A great case for using DAGs is with ETL/ELT pipelines. Each component of extract, transform, and load could be a single element in the DAG. Consider the example on the home page:

#' Example ETL pipeline
#' @maestroFrequency 1 day
#' @maestroStartTime 2024-03-25 12:30:00
my_etl <- function() {
  
  # Pretend we're getting data from a source
  message("Get data")
  extracted <- mtcars
  
  # Transform
  message("Transforming")
  transformed <- extracted |> 
    dplyr::mutate(hp_deviation = hp - mean(hp))
  
  # Load - write to a location
  message("Writing")
  write.csv(transformed, file = paste0("transformed_mtcars_", Sys.Date(), ".csv"))
}

It’s pretty concise, so we probably wouldn’t bother breaking it apart in practice, but let’s do it for illustrative purposes (and also get rid of the messaging).

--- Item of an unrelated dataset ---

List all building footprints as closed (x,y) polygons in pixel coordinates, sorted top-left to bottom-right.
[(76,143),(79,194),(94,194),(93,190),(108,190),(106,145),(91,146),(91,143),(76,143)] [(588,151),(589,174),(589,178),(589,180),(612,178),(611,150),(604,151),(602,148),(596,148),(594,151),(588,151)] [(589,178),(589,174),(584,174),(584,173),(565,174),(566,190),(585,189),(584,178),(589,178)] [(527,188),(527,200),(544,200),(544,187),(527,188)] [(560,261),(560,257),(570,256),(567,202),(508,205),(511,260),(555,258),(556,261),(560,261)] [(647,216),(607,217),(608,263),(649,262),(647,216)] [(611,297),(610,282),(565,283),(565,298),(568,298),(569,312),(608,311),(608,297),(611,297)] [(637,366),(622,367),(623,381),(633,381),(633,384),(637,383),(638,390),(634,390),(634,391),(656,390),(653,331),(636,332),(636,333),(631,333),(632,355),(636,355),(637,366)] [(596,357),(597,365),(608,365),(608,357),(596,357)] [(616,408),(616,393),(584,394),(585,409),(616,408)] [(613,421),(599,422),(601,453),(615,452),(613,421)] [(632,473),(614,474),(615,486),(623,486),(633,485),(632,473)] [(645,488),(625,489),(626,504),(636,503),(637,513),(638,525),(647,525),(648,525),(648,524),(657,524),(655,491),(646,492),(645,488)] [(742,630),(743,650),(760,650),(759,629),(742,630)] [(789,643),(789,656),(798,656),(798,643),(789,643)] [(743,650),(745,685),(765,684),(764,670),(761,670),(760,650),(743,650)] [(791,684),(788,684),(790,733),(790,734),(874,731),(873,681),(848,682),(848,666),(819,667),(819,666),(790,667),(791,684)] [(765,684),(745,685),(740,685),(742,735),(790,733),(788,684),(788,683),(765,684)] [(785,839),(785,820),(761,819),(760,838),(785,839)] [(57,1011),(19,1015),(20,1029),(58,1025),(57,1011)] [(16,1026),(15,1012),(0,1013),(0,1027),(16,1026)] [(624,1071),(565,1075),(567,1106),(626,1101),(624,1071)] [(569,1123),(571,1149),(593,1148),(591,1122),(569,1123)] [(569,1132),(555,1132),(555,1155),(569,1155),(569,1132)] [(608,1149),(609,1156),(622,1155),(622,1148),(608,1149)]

#' @maestroFrequency 1 day
#' @maestroStartTime 2024-03-25 12:30:00
#' @maestroOutputs transform
extract <- function() {
  # Imagine this is something way more complicated, like a database call
  mtcars
}

#' @maestroOutputs load
transform <- function(.input) {
  .input |> 
    dplyr::mutate(hp_deviation = hp - mean(hp))
}

#' @maestro
load <- function(.input) {
  write.csv(.input, file = paste0("transformed_mtcars.csv"))
}
schedule <- build_schedule(quiet = TRUE)

status <- run_schedule(
  schedule,
  run_all = TRUE
)
## 
## ── [2024-11-25 15:23:20]
## Running pipelines ▶
## ℹ extract
## ✔ extract [8ms]
## 
## ℹ |-transform
## ✔ |-transform [9ms]
## 
## ℹ   |-load
## ✔   |-load [9ms]
## 
## ── [2024-11-25 15:23:20]
## Pipeline execution completed ■ | 0.05 sec elapsed
## ✔ 3 successes | → 0 skipped | ! 0 warnings | ✖ 0 errors | ◼ 3 total
## ────────────────────────────────────────────────────────────────────────────────

When developing these pipelines, it is helpful to visualize the dependency structure. We can do this by calling show_network() on the schedule:

show_network(schedule)

  1. Specifying the outputs and inputs is redundant. You can specify just the outputs or just the inputs if you like, but make sure all pipelines are identified as maestro pipelines by including at least one maestro tag (you could make use of the catch-all @maestro tag for this.↩︎